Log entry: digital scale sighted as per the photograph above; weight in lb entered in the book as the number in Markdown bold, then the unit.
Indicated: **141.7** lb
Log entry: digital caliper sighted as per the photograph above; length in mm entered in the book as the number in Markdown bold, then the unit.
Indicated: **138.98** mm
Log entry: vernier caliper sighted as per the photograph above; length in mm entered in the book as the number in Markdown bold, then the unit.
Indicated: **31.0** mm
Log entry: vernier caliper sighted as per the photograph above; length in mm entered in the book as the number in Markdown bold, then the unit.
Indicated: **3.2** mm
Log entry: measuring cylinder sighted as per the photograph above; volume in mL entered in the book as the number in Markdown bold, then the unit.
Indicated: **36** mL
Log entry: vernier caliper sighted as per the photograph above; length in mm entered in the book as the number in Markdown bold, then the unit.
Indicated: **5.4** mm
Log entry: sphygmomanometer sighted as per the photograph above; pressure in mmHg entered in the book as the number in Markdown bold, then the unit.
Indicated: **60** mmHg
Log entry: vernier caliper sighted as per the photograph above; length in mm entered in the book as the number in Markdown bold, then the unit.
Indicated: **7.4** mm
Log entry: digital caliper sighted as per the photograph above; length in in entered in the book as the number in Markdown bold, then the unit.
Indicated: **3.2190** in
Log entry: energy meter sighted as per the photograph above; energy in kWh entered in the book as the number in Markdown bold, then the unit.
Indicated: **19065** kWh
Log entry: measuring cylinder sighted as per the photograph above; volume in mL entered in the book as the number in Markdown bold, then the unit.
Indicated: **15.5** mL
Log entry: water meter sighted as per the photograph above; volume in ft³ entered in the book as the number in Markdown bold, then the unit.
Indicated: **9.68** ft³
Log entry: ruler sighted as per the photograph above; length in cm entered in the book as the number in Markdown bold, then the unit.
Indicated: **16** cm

**Work item:**
Copy all of the records above verbatim, preserving their original order and line breaks.

**Answer to this task:**
Log entry: digital scale sighted as per the photograph above; weight in lb entered in the book as the number in Markdown bold, then the unit.
Indicated: **141.7** lb
Log entry: digital caliper sighted as per the photograph above; length in mm entered in the book as the number in Markdown bold, then the unit.
Indicated: **138.98** mm
Log entry: vernier caliper sighted as per the photograph above; length in mm entered in the book as the number in Markdown bold, then the unit.
Indicated: **31.0** mm
Log entry: vernier caliper sighted as per the photograph above; length in mm entered in the book as the number in Markdown bold, then the unit.
Indicated: **3.2** mm
Log entry: measuring cylinder sighted as per the photograph above; volume in mL entered in the book as the number in Markdown bold, then the unit.
Indicated: **36** mL
Log entry: vernier caliper sighted as per the photograph above; length in mm entered in the book as the number in Markdown bold, then the unit.
Indicated: **5.4** mm
Log entry: sphygmomanometer sighted as per the photograph above; pressure in mmHg entered in the book as the number in Markdown bold, then the unit.
Indicated: **60** mmHg
Log entry: vernier caliper sighted as per the photograph above; length in mm entered in the book as the number in Markdown bold, then the unit.
Indicated: **7.4** mm
Log entry: digital caliper sighted as per the photograph above; length in in entered in the book as the number in Markdown bold, then the unit.
Indicated: **3.2190** in
Log entry: energy meter sighted as per the photograph above; energy in kWh entered in the book as the number in Markdown bold, then the unit.
Indicated: **19065** kWh
Log entry: measuring cylinder sighted as per the photograph above; volume in mL entered in the book as the number in Markdown bold, then the unit.
Indicated: **15.5** mL
Log entry: water meter sighted as per the photograph above; volume in ft³ entered in the book as the number in Markdown bold, then the unit.
Indicated: **9.68** ft³
Log entry: ruler sighted as per the photograph above; length in cm entered in the book as the number in Markdown bold, then the unit.
Indicated: **16** cm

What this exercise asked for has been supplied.